Od momentu ogłoszenia przyspieszonych wyborów w połowie kwietnia, turecka lira osłabiła się względem amerykańskiego dolara o ok. 15 proc. i to pomimo skokowego podnoszenia stóp procentowych przez bank centralny, a indeks stambulskiej giełdy XU100 stracił ok. 17 proc.
Sondaże przedwyborcze wskazują na zwycięstwo obecnego prezydenta (w drugiej turze) i popierającej go koalicji parlamentarnej. Takie też rozwiązanie jest przyjmowane przez rynki jako scenariusz bazowy. Po wyborach kluczowe będą zapowiedzi dotyczące polityki gospodarczej prezydenta Erdogana. Niewykluczone, że po głosowaniu, gdy wejdą już w życie nowe, poszerzone kompetencje głowy państwa, prezydent osłabi swój populistyczny przekaz i będzie prowadził politykę zmierzającą do załagodzenia ciążących Turcji problemów ekonomicznych. W tym przypadku możliwy jest powrót inwestorów na turecki rynek i okres umocnienia lokalnych aktywów.
Scenariuszem negatywnym dla Turcji byłaby kontynuacja populistycznej linii przez wzmocnionego kompetencyjnie prezydenta. A to mogłyby spowodować dalszy odpływ aktywów z kraju. Już dziś turecka gospodarka płaci cenę za zbyt zachowawcze działania tureckiego banku centralnego, który w przeszłości z nadmierną powściągliwością podnosił stopy procentowe, by wspierać akcje kredytową. Pomimo odpływu kapitału z Turcji, zagraniczni inwestorzy wciąż mają znaczącą ekspozycję na Turcję, co oznacza, że potencjał do przeceny tureckich aktywów nadal istnieje. Zwycięstwo opozycji jest co prawda mało prawdopodobne, ale gdyby do niego doszło, to chaos polityczny mógłby się nawet pogłębić.

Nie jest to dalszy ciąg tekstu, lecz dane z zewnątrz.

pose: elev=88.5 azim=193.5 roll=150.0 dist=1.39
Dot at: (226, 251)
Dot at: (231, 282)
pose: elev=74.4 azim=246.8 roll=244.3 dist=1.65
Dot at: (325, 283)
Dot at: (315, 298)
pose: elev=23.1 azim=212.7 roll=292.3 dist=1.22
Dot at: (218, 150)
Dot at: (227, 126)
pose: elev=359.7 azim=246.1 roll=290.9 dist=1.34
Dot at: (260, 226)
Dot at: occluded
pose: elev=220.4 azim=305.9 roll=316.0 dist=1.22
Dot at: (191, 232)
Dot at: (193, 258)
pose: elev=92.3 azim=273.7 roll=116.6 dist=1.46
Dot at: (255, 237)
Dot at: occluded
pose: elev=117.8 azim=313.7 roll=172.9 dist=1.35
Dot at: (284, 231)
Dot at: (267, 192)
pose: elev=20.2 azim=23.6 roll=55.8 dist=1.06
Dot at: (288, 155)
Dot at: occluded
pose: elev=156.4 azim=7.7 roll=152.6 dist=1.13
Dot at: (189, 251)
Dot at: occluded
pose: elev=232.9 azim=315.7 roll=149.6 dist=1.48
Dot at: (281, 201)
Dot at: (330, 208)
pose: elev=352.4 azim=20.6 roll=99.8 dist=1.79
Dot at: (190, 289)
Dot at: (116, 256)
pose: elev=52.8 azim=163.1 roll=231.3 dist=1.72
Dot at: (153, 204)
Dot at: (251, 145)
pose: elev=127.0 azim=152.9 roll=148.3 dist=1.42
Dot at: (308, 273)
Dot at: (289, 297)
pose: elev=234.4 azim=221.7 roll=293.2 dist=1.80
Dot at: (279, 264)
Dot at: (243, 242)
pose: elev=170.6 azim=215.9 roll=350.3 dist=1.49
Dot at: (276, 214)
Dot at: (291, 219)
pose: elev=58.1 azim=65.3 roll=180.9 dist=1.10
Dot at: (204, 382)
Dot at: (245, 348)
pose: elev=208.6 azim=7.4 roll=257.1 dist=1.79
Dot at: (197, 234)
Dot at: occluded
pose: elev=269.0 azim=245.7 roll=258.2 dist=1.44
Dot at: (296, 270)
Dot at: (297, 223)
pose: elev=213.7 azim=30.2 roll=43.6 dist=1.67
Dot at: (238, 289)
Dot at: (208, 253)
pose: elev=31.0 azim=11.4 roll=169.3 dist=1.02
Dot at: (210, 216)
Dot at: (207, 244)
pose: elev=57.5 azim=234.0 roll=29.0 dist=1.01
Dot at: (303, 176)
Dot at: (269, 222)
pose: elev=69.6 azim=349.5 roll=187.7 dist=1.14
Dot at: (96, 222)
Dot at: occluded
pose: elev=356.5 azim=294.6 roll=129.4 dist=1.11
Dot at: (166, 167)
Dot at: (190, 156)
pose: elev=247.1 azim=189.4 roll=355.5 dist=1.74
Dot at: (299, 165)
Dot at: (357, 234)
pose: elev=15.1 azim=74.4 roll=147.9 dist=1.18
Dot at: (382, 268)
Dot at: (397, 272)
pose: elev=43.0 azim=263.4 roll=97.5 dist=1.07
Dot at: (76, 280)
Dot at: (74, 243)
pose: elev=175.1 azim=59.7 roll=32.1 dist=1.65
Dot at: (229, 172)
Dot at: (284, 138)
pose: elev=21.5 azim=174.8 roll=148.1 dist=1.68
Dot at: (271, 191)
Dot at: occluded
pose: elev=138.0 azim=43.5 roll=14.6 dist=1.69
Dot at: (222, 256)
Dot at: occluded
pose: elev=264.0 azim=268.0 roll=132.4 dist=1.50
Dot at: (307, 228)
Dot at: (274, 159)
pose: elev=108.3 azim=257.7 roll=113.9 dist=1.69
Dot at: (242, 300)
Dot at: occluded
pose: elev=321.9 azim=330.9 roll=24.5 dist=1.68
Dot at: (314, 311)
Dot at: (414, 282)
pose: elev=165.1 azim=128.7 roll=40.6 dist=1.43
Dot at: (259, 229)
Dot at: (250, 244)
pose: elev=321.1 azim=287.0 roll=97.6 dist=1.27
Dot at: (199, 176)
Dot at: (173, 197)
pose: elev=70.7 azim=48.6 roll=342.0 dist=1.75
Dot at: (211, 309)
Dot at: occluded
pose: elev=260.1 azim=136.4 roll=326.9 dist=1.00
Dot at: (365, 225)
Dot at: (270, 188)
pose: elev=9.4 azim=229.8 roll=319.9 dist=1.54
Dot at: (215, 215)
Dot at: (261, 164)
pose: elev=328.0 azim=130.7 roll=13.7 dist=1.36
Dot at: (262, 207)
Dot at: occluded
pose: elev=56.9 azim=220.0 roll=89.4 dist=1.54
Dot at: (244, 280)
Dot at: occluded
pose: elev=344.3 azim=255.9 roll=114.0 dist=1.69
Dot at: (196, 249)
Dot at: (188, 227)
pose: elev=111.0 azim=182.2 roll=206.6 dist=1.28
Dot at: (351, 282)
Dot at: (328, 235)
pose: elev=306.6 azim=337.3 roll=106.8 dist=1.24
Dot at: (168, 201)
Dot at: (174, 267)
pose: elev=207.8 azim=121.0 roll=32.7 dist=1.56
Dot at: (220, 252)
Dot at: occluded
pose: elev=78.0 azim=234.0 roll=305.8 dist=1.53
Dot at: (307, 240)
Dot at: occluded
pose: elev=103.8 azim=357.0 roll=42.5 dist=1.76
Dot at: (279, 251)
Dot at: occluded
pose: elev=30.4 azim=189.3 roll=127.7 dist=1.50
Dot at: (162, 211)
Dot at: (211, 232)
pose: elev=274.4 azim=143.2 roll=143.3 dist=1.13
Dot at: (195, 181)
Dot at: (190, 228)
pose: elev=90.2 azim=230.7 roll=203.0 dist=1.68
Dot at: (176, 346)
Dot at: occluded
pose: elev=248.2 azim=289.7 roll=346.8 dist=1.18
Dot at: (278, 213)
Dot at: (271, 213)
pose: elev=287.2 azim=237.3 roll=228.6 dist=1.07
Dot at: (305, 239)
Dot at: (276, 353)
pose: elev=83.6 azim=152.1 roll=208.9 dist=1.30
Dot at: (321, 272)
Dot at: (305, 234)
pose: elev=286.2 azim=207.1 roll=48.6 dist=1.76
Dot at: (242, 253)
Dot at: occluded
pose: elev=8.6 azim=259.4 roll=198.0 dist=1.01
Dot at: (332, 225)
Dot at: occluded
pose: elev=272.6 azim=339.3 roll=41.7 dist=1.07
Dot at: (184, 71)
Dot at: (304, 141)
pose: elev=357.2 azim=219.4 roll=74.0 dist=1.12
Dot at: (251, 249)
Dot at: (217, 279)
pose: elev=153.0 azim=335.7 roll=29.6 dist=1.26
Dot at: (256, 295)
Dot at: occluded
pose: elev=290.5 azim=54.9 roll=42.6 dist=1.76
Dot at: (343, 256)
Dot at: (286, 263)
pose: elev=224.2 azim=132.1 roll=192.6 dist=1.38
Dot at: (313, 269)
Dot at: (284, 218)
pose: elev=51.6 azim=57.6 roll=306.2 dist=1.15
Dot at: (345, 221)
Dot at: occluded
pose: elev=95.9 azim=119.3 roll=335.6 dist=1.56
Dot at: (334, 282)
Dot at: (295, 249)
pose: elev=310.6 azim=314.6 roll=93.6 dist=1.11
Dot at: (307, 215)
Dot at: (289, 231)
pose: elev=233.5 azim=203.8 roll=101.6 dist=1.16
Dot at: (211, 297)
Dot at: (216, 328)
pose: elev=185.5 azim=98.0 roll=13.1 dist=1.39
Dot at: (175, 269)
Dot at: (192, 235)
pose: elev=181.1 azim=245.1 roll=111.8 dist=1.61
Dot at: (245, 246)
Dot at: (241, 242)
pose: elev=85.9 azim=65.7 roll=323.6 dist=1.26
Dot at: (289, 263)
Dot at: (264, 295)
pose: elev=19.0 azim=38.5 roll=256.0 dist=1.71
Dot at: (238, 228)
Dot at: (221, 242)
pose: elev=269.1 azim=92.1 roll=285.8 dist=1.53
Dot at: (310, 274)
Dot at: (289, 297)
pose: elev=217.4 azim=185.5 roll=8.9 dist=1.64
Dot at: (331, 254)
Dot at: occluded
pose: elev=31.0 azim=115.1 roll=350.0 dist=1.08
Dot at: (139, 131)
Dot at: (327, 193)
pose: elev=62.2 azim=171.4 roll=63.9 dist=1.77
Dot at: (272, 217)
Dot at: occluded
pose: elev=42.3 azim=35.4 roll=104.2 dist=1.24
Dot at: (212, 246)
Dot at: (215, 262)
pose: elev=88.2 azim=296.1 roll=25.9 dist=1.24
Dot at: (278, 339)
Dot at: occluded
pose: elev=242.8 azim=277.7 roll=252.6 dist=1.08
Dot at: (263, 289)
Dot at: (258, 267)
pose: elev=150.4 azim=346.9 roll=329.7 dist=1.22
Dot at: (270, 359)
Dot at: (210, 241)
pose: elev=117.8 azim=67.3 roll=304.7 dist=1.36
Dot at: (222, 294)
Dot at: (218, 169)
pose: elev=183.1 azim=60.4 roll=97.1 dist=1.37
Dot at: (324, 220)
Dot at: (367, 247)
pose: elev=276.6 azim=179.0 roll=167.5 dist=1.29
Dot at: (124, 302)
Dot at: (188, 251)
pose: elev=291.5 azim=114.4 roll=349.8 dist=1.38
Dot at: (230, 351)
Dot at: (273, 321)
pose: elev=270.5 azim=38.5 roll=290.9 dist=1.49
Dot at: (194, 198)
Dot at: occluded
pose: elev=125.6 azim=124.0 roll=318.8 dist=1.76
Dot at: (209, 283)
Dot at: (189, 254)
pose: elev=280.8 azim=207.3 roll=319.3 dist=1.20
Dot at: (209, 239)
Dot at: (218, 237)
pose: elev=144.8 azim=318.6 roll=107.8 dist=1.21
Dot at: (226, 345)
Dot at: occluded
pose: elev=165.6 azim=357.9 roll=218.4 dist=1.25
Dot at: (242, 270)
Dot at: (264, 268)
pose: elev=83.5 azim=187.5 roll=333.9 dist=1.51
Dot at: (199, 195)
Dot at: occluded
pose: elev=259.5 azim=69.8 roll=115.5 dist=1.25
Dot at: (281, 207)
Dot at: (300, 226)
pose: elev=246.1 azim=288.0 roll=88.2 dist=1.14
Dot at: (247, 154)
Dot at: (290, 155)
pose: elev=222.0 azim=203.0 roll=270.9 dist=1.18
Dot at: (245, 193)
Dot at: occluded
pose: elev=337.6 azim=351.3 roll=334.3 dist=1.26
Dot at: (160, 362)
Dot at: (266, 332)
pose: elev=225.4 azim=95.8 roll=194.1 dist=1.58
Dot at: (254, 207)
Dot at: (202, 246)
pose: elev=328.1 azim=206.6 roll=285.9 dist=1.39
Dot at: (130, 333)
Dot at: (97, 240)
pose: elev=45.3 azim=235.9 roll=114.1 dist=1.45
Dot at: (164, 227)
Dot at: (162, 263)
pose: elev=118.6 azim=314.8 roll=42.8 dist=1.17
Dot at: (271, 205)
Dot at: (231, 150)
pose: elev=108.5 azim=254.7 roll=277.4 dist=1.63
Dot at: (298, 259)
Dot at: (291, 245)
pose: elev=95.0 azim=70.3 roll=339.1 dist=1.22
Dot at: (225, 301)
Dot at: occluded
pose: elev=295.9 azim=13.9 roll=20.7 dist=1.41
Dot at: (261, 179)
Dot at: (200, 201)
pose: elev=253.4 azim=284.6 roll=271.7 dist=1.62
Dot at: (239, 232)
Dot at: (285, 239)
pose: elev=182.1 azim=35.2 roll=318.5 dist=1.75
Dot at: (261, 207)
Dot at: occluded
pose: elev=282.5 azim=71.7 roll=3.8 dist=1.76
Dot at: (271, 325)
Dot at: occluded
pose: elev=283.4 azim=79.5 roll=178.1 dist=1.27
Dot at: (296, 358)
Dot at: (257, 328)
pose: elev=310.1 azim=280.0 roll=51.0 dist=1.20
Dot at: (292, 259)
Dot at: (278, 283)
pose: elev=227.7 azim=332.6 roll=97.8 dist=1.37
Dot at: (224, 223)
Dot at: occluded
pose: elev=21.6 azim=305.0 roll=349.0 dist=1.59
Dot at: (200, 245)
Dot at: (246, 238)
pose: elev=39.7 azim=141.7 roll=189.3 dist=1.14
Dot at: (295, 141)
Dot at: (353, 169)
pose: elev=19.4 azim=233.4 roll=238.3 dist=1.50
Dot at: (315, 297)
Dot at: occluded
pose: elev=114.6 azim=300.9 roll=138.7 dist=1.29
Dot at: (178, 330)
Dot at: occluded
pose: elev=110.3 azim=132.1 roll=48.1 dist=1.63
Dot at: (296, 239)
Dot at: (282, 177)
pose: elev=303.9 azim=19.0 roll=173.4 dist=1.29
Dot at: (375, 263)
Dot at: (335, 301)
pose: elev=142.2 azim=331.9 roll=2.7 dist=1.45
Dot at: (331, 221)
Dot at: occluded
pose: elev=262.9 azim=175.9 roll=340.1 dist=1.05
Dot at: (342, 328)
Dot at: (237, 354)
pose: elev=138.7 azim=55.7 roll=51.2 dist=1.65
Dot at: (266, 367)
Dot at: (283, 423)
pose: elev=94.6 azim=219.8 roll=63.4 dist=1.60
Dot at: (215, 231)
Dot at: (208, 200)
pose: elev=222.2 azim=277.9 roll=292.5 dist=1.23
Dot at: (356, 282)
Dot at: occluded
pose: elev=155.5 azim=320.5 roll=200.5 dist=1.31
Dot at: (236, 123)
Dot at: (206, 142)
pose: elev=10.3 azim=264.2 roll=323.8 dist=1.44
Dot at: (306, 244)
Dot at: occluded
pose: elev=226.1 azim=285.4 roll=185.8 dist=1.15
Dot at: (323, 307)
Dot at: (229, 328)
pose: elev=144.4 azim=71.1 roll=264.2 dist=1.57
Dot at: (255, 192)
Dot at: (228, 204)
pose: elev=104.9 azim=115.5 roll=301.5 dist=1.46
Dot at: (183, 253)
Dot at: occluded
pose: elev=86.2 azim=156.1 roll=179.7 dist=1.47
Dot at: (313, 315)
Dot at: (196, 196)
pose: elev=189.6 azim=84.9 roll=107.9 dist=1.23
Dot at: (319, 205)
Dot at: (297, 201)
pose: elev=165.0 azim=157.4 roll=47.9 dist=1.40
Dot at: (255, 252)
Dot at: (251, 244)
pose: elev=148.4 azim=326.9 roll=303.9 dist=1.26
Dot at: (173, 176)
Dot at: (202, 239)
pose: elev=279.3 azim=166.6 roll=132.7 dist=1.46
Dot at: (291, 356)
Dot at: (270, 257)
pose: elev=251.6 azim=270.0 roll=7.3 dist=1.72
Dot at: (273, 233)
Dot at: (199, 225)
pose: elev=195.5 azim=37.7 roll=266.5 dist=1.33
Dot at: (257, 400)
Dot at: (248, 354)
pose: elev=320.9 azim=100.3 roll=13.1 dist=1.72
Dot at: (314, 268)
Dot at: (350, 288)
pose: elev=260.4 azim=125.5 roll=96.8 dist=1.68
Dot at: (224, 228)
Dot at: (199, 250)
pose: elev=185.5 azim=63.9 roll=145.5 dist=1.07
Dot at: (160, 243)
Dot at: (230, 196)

Niezależnie od wyników niedzielnych wyborów przed turecką gospodarką stoją duże wyzwania. Kraj będzie musiał poradzić sobie z konsekwencjami rekordowego osłabienia waluty oraz rozgrzanej gospodarki opartej na kredycie i bardzo wysoką inflacją konsumencką (która ostatni raz zeszła poniżej poziomu 10% niemal rok temu). Turcja prezydenta Erdogana zmierzyć się też musi ze wzrostem kosztów obsługi długu zagranicznego, znaczącym deficytem na rachunku obrotów bieżących oraz z niedostatecznym poziomem rezerw walutowych.